GEORGIA: CPJ condemns government raid on independent TV station

New York, October 31, 2001-The Committee to Protect Journalists today denounced a government raid on the independent Georgian television station Rustavi-2.




On October 30, some 30 agents from Georgia's National Security Ministry raided Rustavi-2's headquarters in the capital, Tbilisi, in an effort to obtain the station's financial records. Rustavi-2 is Georgia's most influential and respected independent television station, known for its exposés of government corruption and other abuses of authority.

"We condemn this blatant effort to intimidate Rustavi-2," said CPJ executive director Ann Cooper. "Georgian officials must understand that harassing local media outlets will merely increase the public scrutiny they seem so anxious to avoid."

Raid follows threats

National Security Ministry officials claimed the station was suspected of not paying some 1 million laris (US$ 480,000) in taxes, Radio Free Europe/Radio Liberty (RFE/RL) reported. But according to the station manager, Nika Tabatadze, tax authorities audited and cleared the station a week ago.

Several days prior to the raid, Interior Minister Kakha Targamadze publicly threatened Rustavi-2, according to local sources. Targamadze accused Rustavi-2 of "conspiring" against the Interior Ministry and threatened to "knock them on their back," the Moscow-based Center for Journalism in Extreme Situations reported.

Targamadze's threat came in response to recent allegations about corruption in the Interior and National Security ministries that were made on the Rustavi-2 program "Night Courier."

"In the past few days we had direct threats to us from the Minister of Internal Affairs. They said we have gone too far and will be stopped," said Akaki Gogichaishvili, head of Rustavi-2's popular "60 Minutes" news program, in a telephone interview with CPJ this morning.

Gogichaishvili attributed the raid to Rustavi-2's coverage of the restive Pankisi Gorge region, near the Chechen border, where kidnapping and drug smuggling flourish.

In the weeks prior to the raid, Rustavi-2 had also reported extensively on allegations that Georgia was harboring Chechen rebels.

News of raid sparks strong local reaction

Rustavi-2 responded to the raid by broadcasting live the standoff between security agents and station officials outside its office in the center of Tbilisi, local sources reported.

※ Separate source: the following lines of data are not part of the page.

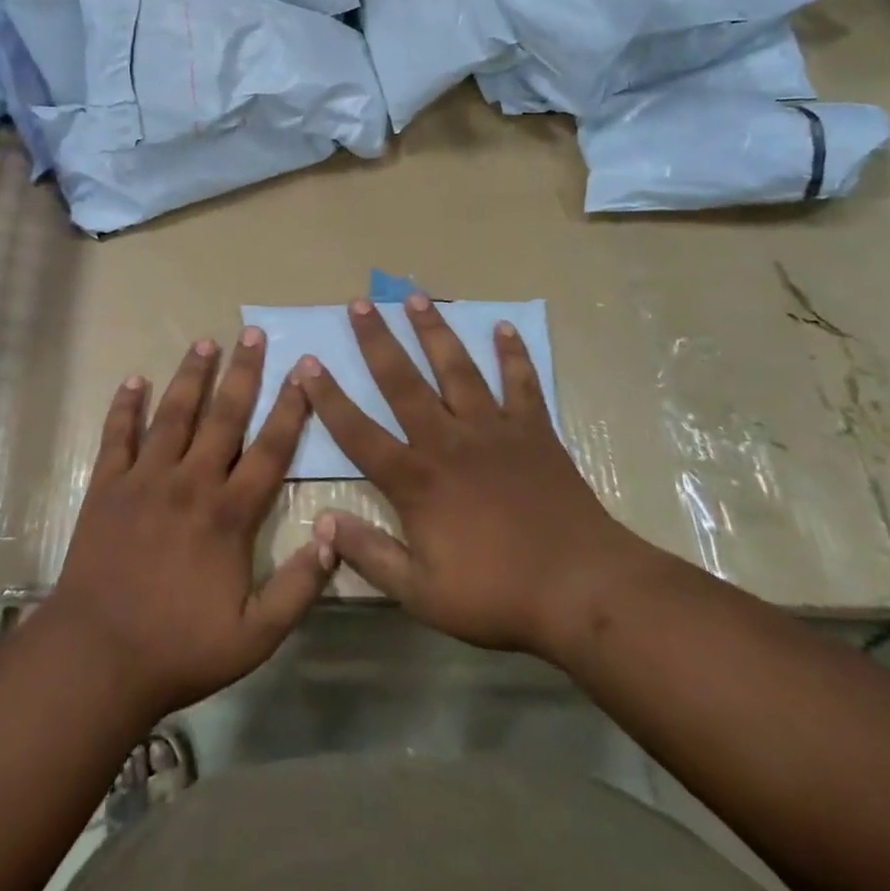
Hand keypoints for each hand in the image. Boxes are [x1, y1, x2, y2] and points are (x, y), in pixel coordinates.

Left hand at [46, 329, 332, 722]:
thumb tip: (335, 534)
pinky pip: (117, 436)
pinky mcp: (107, 487)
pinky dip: (125, 406)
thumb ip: (299, 586)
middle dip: (242, 373)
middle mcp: (190, 483)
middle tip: (253, 334)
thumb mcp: (256, 635)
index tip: (303, 372)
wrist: (98, 657)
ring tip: (205, 342)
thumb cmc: (180, 648)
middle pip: (223, 417)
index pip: (269, 449)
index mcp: (229, 514)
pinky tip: (134, 379)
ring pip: (173, 415)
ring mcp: (145, 480)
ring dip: (190, 377)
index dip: (290, 409)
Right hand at [301, 297, 655, 658]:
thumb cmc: (497, 594)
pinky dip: (512, 354)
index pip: (358, 431)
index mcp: (416, 479)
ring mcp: (493, 430)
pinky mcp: (533, 432)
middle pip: (403, 382)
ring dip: (434, 331)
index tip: (307, 363)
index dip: (329, 398)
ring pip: (456, 369)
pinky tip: (503, 327)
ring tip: (414, 296)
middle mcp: (447, 441)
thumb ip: (370, 554)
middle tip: (359, 303)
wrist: (582, 590)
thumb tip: (322, 522)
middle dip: (377, 341)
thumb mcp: (421, 592)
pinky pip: (521, 383)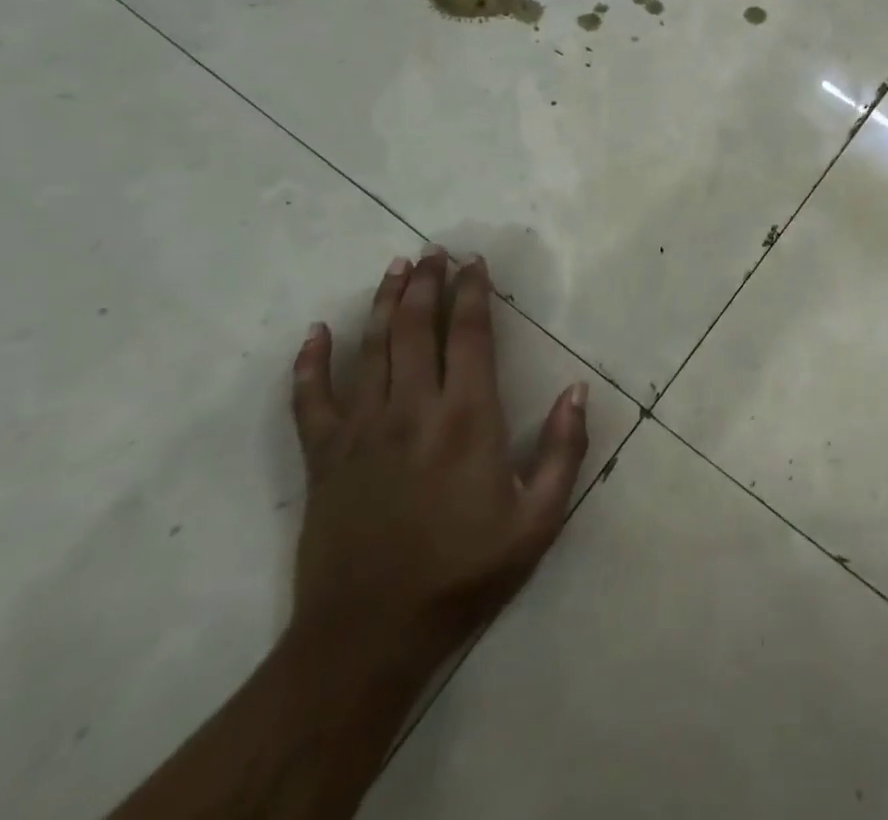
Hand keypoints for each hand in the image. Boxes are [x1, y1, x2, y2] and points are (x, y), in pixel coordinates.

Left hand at [288, 248, 588, 661]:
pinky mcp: (324, 458)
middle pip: (415, 328)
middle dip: (428, 284)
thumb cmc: (463, 573)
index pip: (468, 335)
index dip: (473, 293)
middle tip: (435, 252)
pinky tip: (315, 333)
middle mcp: (412, 409)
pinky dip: (310, 363)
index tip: (475, 263)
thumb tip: (577, 390)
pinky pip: (310, 399)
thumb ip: (565, 451)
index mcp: (467, 418)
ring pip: (370, 349)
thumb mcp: (538, 520)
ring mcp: (361, 430)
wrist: (368, 636)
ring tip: (396, 268)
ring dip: (383, 303)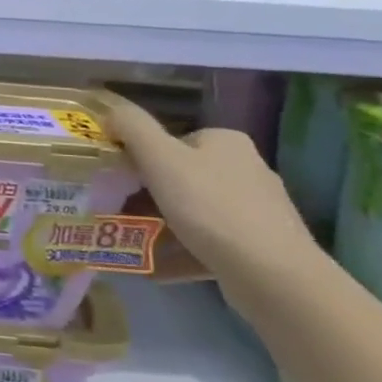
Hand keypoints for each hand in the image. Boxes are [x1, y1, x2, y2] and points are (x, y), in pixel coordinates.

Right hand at [103, 93, 318, 292]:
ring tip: (132, 242)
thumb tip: (110, 109)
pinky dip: (181, 250)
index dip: (140, 162)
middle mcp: (246, 168)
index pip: (171, 143)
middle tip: (117, 215)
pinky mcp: (260, 245)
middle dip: (147, 198)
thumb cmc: (210, 207)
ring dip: (160, 226)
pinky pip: (208, 242)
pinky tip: (157, 266)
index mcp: (226, 142)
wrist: (271, 273)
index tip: (117, 185)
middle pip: (181, 178)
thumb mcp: (160, 158)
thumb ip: (133, 128)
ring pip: (194, 212)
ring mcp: (256, 209)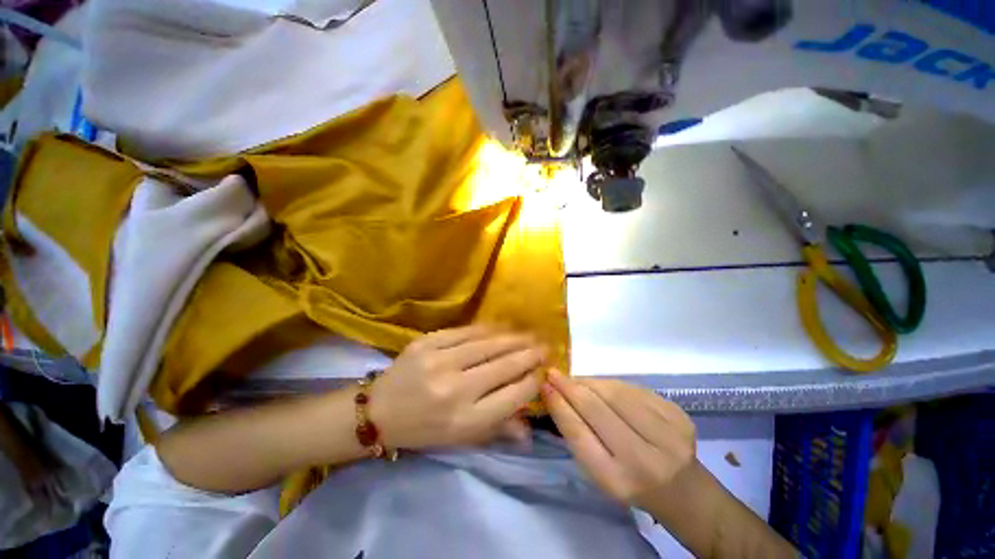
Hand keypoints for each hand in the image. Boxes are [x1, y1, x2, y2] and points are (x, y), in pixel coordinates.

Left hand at [370, 326, 545, 449]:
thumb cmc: (424, 429)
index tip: (543, 370)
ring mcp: (439, 362)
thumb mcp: (461, 439)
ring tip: (529, 334)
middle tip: (545, 345)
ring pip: (488, 344)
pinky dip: (488, 329)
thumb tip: (530, 429)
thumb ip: (498, 430)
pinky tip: (502, 327)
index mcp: (466, 420)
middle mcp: (456, 390)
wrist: (378, 411)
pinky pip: (466, 331)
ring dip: (513, 338)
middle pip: (504, 366)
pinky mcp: (427, 342)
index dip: (532, 380)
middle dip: (529, 354)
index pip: (512, 396)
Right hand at [543, 370, 695, 508]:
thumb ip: (578, 435)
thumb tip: (555, 395)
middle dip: (571, 386)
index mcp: (618, 481)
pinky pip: (634, 389)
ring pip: (616, 392)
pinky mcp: (679, 416)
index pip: (579, 433)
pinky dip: (613, 384)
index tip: (544, 385)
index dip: (559, 405)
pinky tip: (604, 387)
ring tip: (576, 380)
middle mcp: (645, 459)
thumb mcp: (599, 473)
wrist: (686, 492)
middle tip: (554, 373)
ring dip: (590, 382)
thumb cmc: (632, 485)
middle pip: (597, 408)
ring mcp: (668, 434)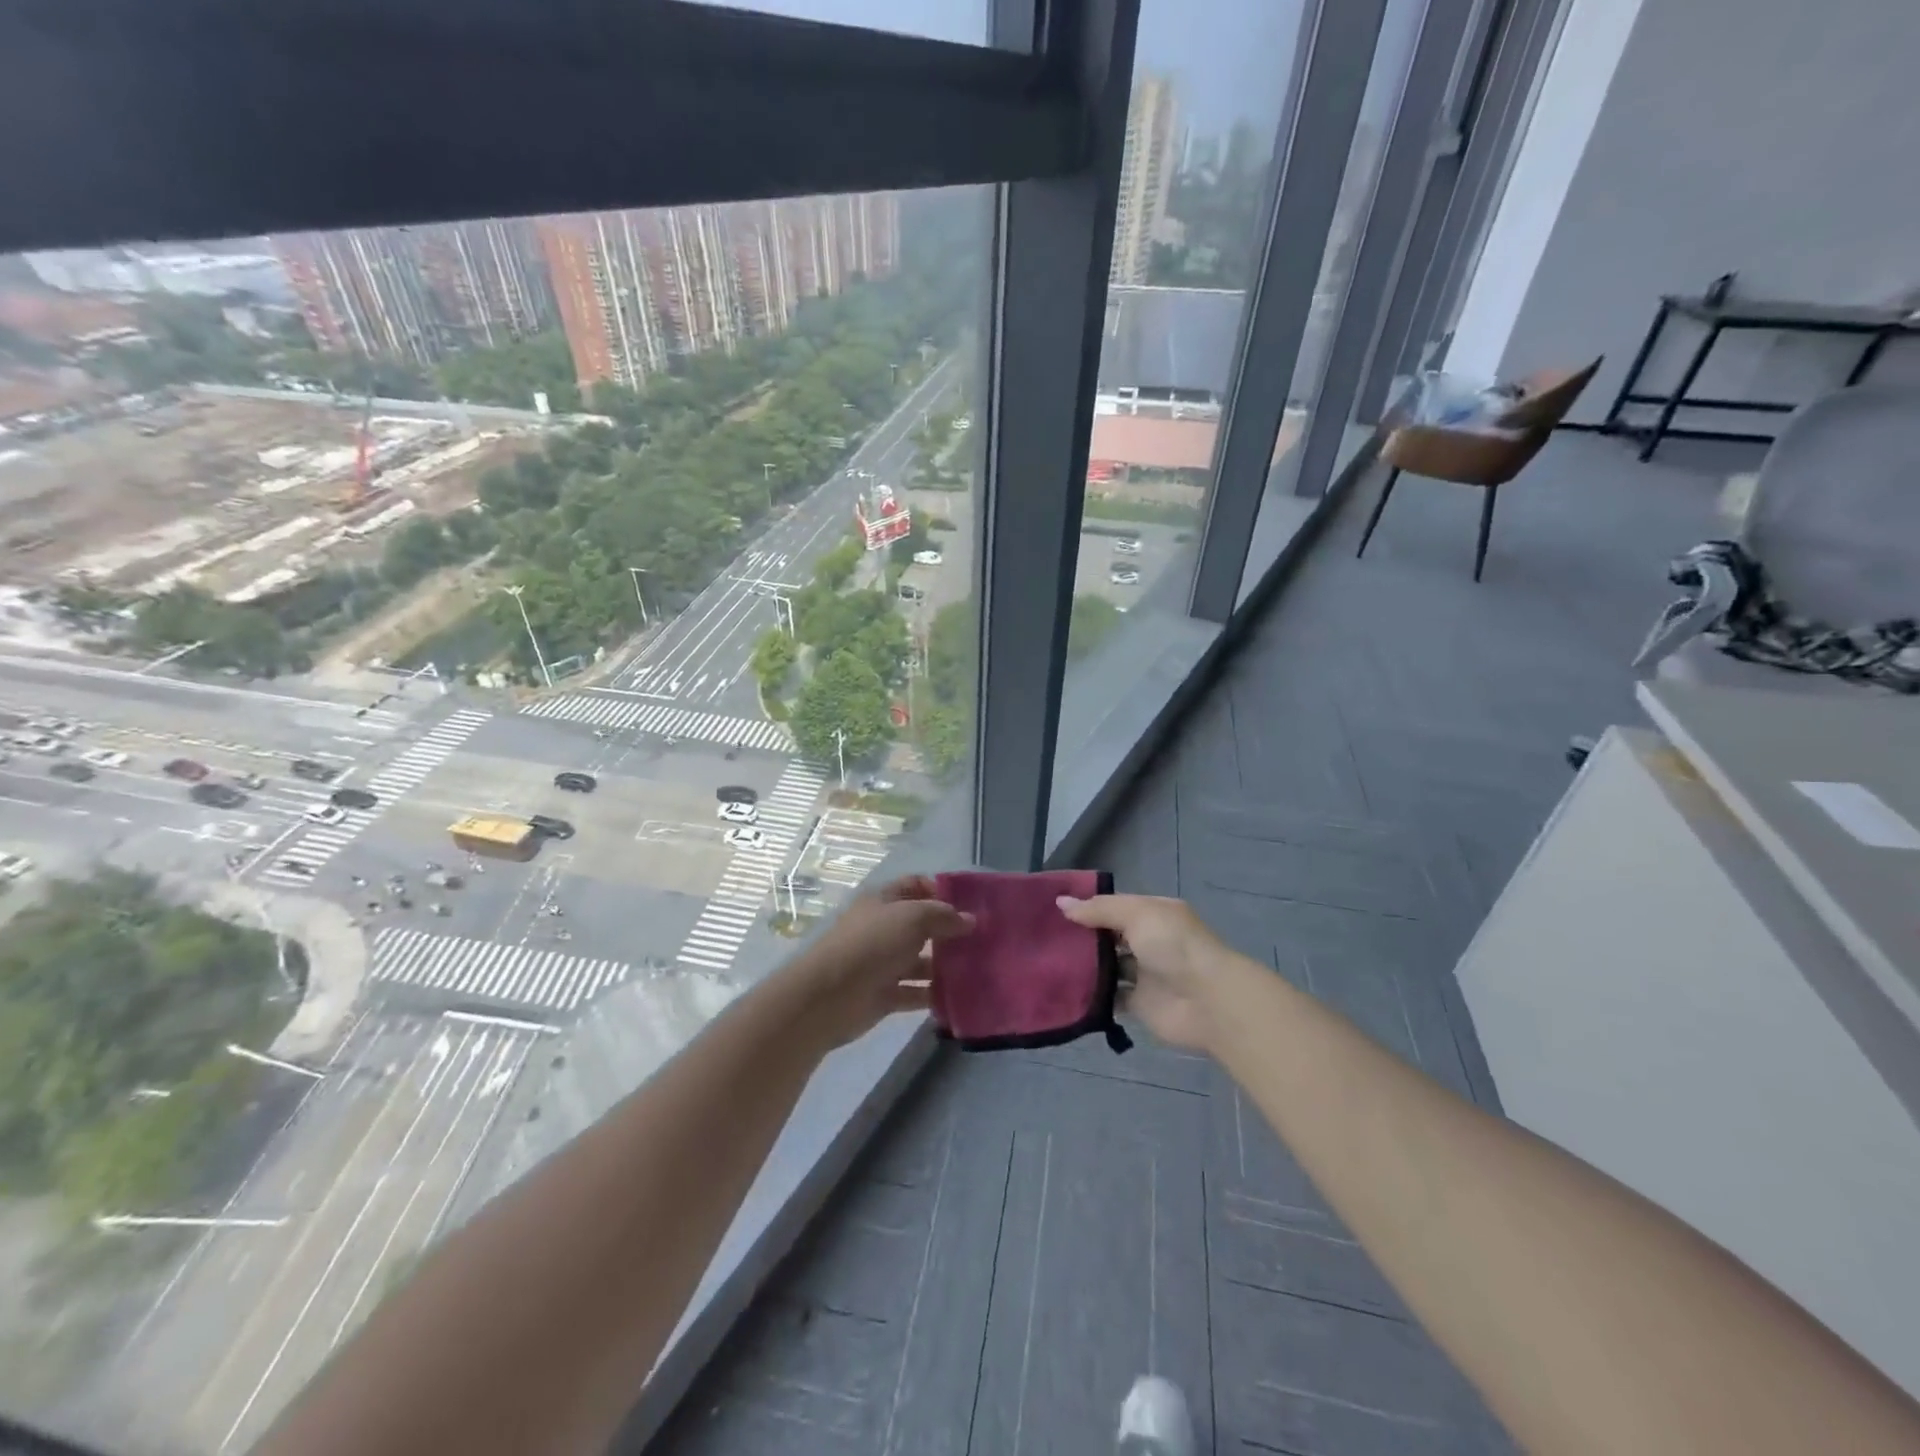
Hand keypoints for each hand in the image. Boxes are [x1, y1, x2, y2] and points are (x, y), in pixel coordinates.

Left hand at [783, 876, 972, 1048]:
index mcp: (883, 901)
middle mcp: (882, 928)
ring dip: (944, 965)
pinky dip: (933, 994)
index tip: (971, 904)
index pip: (915, 885)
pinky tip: (959, 996)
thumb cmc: (872, 944)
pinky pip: (914, 992)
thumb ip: (943, 916)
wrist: (830, 996)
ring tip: (977, 970)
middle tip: (982, 940)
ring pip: (919, 961)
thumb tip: (969, 920)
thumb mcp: (912, 918)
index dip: (941, 891)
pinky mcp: (883, 995)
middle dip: (948, 931)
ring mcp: (882, 963)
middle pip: (920, 925)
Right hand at [1056, 893, 1237, 1051]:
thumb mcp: (1136, 914)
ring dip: (1085, 966)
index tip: (1052, 909)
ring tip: (1046, 962)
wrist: (1208, 1001)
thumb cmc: (1173, 946)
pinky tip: (1065, 990)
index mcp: (1153, 914)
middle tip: (1043, 937)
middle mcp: (1149, 941)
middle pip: (1109, 936)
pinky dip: (1092, 996)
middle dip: (1081, 937)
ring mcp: (1144, 974)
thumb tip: (1061, 902)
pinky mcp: (1139, 1004)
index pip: (1114, 906)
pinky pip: (1110, 997)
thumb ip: (1098, 909)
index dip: (1087, 907)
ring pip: (1107, 966)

Once news of the raid spread throughout Tbilisi, members of Parliament and local nongovernmental organizations immediately criticized the government crackdown. Hundreds of Rustavi-2 supporters gathered outside the station in an effort to prevent further government actions, according to news reports.

Today, thousands of protesters gathered in central Tbilisi to protest the raid, RFE/RL reported. President Sheverdnadze, meanwhile, accepted the resignation of National Security Minister Vakhtang Kutateladze over the Rustavi-2 affair. Sheverdnadze also instructed Prosecutor General Gia Meparshvili to investigate the legality of the raid, local sources reported.